B.L.: Il est vrai que la fracture numérique est en voie de résorption grâce au dynamisme du secteur privé. Mais la question du fossé numérique ne se pose plus seulement en termes d’équipement et d’infrastructure. Ce qui compte aujourd’hui est de savoir comment les populations les plus pauvres peuvent s’approprier ces outils de communication.

Or, on constate aujourd’hui un grand manque en matière de contenus utiles aux producteurs et aux citoyens sur le plan local. C’est le grand chantier de la fracture numérique dans lequel les gouvernements, les organisations internationales et la société civile ont un rôle central à jouer.

On constate également que des débats essentiels à l’émergence de la société de l’information (propriété intellectuelle, innovation et recherche) se font en l’absence de la plupart des pays du Sud.

swissinfo: L’Etat régulateur et redistributeur revient donc sur le devant de la scène?

B. L.: On assiste effectivement à un retour de balancier par rapport aux années 90 marquées par une confiance aveugle aux mécanismes du marché.

Aujourd’hui, les entreprises elles-mêmes prennent conscience de leurs limites et réclament des régulations cadrant les forces du marché.

Nombre d’entreprises actives dans les TIC acceptent également le principe de la co-responsabilité sur le plan sociétal.

On assiste en fait à une redéfinition des rôles.

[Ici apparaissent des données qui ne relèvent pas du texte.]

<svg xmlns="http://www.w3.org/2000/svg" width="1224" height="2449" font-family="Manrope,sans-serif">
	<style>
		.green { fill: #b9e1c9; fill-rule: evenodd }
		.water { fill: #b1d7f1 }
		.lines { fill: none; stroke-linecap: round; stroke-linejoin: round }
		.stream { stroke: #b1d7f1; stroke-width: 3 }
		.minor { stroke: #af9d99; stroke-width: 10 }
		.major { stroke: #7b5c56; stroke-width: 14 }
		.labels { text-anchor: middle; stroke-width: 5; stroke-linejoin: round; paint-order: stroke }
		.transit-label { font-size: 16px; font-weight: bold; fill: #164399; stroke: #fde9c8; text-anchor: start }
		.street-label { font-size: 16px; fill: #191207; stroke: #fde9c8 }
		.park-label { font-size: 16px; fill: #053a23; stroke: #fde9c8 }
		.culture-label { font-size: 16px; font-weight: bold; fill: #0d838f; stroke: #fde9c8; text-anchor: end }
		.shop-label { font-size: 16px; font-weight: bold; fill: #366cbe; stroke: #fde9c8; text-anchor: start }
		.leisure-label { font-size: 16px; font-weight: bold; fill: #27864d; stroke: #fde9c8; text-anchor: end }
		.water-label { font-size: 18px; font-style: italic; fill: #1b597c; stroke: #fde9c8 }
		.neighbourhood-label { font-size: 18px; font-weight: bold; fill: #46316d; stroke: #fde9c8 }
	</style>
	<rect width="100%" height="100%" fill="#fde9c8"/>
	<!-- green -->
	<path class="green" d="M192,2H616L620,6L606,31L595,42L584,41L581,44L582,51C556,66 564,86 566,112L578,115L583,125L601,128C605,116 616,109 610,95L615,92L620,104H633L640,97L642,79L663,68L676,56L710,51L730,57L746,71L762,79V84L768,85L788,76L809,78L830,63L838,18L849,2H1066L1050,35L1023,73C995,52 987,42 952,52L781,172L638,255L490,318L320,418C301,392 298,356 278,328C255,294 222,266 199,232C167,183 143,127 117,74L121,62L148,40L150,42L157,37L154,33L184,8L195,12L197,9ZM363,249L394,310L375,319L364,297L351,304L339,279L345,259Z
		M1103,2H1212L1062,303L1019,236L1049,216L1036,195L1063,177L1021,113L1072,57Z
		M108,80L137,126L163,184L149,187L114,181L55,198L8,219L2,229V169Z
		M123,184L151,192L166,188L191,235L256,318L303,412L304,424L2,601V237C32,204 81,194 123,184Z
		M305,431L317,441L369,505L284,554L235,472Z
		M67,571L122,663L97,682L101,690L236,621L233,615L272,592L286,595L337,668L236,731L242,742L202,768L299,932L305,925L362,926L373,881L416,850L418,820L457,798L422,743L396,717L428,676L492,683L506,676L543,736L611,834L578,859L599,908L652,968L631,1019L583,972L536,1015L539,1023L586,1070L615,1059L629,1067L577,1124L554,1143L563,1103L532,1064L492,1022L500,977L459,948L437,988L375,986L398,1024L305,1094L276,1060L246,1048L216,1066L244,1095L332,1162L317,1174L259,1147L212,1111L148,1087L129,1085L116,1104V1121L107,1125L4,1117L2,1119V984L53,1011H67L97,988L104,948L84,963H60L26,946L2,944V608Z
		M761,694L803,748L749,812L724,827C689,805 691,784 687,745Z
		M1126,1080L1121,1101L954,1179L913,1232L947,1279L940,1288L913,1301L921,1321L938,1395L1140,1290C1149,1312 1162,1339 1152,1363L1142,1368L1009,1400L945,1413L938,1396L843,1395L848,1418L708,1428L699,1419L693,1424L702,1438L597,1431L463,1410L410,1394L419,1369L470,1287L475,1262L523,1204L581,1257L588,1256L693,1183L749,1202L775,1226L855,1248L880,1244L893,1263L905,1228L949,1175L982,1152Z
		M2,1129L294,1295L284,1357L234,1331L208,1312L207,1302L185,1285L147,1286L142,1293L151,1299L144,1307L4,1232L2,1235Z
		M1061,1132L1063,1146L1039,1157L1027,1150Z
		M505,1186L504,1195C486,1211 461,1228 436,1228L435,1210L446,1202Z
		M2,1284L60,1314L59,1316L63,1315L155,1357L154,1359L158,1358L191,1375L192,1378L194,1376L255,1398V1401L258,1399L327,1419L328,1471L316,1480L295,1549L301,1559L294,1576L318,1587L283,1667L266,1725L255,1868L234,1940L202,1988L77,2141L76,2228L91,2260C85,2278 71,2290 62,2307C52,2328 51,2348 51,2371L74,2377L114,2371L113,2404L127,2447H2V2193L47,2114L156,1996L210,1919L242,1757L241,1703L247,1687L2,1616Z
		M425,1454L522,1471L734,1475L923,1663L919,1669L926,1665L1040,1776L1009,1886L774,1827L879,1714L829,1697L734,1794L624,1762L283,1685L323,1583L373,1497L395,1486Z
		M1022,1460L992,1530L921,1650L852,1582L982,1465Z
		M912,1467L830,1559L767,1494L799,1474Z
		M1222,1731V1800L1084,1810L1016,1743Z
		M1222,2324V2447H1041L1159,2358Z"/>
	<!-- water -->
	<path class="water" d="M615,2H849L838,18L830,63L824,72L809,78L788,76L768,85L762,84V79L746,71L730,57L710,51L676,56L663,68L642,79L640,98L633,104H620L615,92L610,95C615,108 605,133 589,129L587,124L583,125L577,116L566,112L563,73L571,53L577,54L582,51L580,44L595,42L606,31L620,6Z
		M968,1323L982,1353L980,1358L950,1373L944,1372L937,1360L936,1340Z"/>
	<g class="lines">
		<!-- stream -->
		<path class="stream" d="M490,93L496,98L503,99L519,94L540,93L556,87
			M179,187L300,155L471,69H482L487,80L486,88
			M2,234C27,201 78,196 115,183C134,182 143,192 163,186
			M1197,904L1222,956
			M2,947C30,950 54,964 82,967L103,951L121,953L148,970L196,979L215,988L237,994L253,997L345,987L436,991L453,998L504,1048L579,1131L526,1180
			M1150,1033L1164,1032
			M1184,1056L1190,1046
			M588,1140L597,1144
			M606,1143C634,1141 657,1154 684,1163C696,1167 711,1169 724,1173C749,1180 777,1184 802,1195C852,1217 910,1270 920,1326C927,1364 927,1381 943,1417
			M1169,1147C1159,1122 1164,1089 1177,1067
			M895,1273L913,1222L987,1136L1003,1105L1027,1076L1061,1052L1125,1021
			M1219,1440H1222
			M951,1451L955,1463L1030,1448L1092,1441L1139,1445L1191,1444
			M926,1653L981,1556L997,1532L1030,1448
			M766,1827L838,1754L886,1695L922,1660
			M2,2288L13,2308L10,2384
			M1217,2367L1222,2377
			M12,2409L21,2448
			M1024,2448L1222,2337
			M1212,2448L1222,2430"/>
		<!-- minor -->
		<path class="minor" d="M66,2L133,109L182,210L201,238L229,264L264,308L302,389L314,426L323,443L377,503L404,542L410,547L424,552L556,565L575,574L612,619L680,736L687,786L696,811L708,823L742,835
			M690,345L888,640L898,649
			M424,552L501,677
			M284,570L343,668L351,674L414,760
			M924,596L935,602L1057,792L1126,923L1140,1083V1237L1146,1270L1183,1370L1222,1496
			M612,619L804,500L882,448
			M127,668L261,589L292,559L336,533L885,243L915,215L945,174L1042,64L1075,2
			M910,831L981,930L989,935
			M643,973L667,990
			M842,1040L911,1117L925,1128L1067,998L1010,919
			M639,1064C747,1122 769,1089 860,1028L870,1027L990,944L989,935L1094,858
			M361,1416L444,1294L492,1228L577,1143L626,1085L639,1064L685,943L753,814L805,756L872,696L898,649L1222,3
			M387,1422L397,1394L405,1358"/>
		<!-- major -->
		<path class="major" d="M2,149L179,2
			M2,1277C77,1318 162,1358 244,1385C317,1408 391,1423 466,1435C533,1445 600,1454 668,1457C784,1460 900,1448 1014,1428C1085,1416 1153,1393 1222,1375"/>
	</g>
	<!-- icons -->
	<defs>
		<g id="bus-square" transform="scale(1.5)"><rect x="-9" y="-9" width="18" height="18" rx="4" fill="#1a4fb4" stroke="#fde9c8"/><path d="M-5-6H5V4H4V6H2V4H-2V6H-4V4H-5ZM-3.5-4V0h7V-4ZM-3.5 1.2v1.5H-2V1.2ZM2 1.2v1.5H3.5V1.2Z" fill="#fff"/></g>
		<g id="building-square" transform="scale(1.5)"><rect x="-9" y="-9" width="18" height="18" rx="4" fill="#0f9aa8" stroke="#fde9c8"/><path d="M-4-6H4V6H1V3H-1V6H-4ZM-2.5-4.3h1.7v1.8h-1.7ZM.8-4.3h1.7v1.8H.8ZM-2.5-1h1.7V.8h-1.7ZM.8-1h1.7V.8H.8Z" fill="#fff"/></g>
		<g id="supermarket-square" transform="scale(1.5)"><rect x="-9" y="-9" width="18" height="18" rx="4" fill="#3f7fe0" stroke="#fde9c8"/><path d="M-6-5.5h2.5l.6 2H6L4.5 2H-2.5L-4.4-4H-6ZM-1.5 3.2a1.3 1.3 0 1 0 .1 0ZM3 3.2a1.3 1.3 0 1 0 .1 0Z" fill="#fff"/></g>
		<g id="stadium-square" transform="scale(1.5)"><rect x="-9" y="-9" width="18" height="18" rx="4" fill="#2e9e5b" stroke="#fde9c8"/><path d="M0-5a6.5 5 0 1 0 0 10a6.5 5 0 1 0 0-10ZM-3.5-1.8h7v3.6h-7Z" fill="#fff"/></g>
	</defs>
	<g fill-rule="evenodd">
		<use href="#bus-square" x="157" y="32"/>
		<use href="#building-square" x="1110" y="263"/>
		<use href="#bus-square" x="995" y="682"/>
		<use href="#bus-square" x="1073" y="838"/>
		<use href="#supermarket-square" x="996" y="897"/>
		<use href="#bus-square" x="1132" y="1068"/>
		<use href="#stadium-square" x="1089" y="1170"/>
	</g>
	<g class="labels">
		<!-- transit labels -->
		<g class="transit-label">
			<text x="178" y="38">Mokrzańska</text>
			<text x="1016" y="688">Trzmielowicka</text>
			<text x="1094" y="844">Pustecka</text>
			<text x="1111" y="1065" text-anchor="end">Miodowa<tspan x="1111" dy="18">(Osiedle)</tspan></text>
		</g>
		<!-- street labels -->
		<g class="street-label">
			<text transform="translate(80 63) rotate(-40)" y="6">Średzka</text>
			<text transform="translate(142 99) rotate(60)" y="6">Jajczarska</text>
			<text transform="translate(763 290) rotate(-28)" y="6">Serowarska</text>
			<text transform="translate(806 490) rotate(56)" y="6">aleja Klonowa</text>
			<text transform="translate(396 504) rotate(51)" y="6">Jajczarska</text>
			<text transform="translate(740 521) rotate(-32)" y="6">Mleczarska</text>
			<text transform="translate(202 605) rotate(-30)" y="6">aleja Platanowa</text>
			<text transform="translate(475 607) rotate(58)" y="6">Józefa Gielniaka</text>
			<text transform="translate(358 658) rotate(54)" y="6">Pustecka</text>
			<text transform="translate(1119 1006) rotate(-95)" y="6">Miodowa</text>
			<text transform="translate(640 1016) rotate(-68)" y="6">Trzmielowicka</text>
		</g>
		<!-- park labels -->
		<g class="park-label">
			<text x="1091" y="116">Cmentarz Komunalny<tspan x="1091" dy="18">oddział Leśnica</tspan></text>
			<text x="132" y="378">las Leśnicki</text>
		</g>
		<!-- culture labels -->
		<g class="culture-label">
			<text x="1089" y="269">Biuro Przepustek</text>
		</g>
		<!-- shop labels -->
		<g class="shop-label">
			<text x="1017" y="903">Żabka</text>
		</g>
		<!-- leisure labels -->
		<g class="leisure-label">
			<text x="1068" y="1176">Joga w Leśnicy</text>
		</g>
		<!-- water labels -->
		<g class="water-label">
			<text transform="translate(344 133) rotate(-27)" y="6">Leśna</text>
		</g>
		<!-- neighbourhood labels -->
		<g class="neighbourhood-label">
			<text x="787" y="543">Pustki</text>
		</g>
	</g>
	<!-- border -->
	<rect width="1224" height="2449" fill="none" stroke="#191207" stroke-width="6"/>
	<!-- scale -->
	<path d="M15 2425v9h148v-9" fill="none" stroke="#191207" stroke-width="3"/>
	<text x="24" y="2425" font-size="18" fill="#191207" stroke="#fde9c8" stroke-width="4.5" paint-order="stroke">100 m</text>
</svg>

Pour ma part, je propose aux gouvernements de développer leur fonction de leader et de facilitateur.

En concertation avec la société civile et les entreprises, l’Etat peut en effet jouer les pionniers dans l’utilisation des TIC. Et ce pour permettre aux citoyens d’en mesurer les avantages.

L’Etat peut également baliser le terrain, poser des garde-fous et lever les obstacles à l’action des entreprises. C’est là son rôle de facilitateur.

Interview swissinfo: Frédéric Burnand à Genève

Selon l’agence helvétique de coopération (DDC), les TIC sont favorables au developpement:
quand elles permettent un accès à des informations pertinentes pour les plus démunis.
quand elles transmettent la parole des exclus.
quand elles offrent la connaissance et la compréhension des différentes cultures qui habitent la planète.